Kolor ładny, ale fakt, krycie średnie:(
A to dziwne, u mnie przy dwóch warstwach już jest mocne krycie i nic nie prześwituje. Szkoda, że tak Ci się nie sprawdził. Ja go bardzo lubię :)
Może ja mam jaśniejsze końcówki i dlatego :)
mi się kojarzy ze ślubnym manicure;)
No w zasadzie na ślub mógłby być, wszystko zależy od gustu młodej :D
za słodki ;)
śliczny kolorek, ale szkoda, że słabo kryje ;/
Wolę jak mi lakier kryje już po dwóch warstwach, a nie po trzech.

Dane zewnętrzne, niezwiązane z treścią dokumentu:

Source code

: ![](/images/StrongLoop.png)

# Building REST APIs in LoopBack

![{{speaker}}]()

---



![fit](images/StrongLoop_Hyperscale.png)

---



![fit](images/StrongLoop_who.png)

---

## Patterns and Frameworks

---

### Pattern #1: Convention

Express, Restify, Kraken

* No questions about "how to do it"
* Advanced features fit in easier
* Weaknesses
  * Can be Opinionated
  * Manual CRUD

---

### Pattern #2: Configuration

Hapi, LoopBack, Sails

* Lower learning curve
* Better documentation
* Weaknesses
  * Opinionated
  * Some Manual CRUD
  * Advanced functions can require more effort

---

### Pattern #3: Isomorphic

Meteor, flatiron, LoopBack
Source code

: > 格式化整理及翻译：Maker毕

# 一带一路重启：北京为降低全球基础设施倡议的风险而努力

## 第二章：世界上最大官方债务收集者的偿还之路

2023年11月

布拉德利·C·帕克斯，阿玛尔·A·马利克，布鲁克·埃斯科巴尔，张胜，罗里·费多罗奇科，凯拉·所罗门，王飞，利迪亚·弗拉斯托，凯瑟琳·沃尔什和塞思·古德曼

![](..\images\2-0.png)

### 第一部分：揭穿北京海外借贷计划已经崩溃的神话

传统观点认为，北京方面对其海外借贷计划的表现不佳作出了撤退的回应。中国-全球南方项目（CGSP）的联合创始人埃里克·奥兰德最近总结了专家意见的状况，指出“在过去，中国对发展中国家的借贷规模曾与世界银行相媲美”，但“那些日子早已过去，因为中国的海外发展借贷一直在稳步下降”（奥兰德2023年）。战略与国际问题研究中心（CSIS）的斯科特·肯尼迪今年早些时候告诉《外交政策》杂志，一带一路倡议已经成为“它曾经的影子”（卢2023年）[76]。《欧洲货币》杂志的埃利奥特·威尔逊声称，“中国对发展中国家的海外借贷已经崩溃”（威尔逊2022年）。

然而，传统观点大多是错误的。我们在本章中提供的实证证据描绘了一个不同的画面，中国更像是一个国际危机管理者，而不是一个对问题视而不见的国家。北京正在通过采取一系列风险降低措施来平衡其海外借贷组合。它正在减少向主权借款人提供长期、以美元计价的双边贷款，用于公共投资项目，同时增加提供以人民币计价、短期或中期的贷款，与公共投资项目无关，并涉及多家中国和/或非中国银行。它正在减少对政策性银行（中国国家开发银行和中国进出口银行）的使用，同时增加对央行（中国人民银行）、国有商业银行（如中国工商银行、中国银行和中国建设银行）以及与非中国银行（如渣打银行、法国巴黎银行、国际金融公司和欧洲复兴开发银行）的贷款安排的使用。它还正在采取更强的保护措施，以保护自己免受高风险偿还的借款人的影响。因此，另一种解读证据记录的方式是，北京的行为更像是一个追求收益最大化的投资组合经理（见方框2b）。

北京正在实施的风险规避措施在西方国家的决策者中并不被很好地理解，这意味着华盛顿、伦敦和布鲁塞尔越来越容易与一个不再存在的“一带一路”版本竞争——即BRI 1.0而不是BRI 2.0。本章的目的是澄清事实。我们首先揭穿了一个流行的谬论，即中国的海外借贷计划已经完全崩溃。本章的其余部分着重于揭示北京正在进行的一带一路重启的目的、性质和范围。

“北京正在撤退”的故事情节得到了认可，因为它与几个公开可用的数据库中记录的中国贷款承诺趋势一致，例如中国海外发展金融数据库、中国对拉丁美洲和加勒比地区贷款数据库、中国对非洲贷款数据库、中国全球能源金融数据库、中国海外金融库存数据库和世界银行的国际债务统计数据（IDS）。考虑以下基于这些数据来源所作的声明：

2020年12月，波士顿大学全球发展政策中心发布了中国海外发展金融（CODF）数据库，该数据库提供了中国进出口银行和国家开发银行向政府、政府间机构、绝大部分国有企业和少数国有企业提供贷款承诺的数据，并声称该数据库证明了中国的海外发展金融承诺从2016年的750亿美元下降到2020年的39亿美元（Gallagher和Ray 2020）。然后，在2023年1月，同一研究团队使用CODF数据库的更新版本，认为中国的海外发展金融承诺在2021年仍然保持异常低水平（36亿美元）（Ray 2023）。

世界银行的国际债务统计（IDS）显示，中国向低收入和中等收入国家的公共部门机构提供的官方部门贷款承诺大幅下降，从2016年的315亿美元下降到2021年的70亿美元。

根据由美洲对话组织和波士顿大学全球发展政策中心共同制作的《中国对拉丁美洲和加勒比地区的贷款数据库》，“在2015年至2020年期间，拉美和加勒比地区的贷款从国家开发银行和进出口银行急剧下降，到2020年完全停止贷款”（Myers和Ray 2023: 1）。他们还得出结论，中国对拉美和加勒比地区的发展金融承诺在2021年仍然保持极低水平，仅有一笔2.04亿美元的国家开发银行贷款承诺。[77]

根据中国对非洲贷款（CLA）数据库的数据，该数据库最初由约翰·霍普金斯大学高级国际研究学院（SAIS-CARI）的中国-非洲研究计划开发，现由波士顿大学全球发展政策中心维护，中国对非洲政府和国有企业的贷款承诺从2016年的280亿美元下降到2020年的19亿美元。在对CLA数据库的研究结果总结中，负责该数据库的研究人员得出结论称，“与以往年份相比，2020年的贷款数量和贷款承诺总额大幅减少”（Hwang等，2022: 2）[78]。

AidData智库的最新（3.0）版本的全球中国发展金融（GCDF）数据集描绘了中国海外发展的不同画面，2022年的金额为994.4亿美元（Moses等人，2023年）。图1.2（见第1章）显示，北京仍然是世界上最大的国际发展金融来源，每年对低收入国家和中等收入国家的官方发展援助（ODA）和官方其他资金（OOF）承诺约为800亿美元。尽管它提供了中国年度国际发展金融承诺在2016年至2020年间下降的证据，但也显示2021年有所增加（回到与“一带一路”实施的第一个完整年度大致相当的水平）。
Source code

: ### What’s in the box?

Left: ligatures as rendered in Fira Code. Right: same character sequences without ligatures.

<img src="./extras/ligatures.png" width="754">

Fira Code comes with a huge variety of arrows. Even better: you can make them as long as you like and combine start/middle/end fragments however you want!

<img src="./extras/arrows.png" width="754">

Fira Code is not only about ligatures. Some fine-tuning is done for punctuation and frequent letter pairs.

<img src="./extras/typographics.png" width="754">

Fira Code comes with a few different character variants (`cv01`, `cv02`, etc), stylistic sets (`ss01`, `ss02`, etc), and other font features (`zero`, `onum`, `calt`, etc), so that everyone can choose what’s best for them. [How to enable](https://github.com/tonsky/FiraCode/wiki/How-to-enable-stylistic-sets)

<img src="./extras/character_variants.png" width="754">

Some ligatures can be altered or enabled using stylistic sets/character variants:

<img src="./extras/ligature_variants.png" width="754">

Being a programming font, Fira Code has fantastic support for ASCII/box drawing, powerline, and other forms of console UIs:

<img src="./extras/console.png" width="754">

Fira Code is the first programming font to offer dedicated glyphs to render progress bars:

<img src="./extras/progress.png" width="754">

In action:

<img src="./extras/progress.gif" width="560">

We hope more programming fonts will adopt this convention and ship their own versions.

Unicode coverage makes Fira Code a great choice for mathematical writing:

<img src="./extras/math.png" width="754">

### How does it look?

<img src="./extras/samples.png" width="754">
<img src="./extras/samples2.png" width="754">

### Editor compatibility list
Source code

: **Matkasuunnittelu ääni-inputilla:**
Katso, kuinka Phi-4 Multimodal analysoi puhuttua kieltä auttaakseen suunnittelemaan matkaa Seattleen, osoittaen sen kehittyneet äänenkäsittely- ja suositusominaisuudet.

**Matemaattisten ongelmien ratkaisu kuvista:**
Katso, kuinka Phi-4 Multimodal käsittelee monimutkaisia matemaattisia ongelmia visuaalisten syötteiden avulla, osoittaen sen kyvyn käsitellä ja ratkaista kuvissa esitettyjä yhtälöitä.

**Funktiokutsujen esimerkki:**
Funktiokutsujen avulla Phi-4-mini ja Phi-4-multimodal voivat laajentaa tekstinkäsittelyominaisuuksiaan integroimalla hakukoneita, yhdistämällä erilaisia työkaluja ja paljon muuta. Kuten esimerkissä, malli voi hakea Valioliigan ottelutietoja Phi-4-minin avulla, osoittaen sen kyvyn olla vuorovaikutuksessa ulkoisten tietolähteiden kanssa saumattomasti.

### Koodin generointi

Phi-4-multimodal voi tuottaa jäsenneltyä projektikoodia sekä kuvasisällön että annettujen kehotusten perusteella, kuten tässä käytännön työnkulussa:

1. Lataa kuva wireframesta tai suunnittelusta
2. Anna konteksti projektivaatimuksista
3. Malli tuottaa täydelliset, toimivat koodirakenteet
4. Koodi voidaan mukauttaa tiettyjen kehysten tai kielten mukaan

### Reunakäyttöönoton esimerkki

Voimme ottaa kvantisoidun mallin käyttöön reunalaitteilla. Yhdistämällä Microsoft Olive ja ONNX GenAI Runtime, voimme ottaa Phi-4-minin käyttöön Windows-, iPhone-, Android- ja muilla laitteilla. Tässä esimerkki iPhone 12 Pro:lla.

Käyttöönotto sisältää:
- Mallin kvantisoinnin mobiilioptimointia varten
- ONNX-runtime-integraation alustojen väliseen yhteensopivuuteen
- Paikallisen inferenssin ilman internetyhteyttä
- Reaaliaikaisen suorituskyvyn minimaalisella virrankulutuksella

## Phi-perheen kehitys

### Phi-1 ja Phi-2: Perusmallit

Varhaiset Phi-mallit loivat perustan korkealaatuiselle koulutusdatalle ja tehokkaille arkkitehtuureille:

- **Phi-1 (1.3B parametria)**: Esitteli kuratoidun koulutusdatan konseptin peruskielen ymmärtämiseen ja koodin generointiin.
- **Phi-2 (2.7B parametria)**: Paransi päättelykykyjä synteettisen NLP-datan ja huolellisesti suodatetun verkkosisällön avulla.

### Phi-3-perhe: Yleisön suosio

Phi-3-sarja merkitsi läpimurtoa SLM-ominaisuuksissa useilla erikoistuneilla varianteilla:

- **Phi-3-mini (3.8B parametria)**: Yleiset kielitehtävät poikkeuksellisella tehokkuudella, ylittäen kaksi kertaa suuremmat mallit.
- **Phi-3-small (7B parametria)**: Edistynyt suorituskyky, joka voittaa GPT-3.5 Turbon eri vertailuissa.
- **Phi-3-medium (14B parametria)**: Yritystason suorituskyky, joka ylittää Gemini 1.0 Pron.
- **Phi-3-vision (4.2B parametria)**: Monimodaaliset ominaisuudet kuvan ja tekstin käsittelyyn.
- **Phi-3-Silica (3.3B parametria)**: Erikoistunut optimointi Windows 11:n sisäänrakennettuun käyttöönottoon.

Mam go i bardzo ładnie wygląda na paznokciach. Zazwyczaj nie lubię takiego różu, ale ten ma w sobie to coś :)
Może to przez te kolorowe błyskotki? :)
Bardzo ładny ;)
Bardzo mi się podoba :)
Odcień bardzo ładny, szkoda tylko, że krycie nie jest idealne :/
Mnie jakoś nie przekonuje ten kolor ;)
fajny kolor ale wyglada jakby sie bardzo trudno z nim pracowalo
ładny, choć wolę żywsze kolory
te drobinki mi się nie widzą za bardzo. Mam też Essiaka w kolorze nude też z tymi 'drobinkami’ i leży nieużywany :)
Nie mam lakierów Essie, ale jakoś do mnie nie przemawiają. Jak na tak drogie sztuki, to wszystkie powinny kryć. Jakbym chciała niekryjące to bym kupiła lakier za 2 zł.
Tutaj się zgodzę, dlatego drogie lakiery, które nie kryją przy dwóch warstwach są zazwyczaj mocnym rozczarowaniem.
Ciekawy odcień różu :) Delikatny,a jednak ma w sobie pazura! :)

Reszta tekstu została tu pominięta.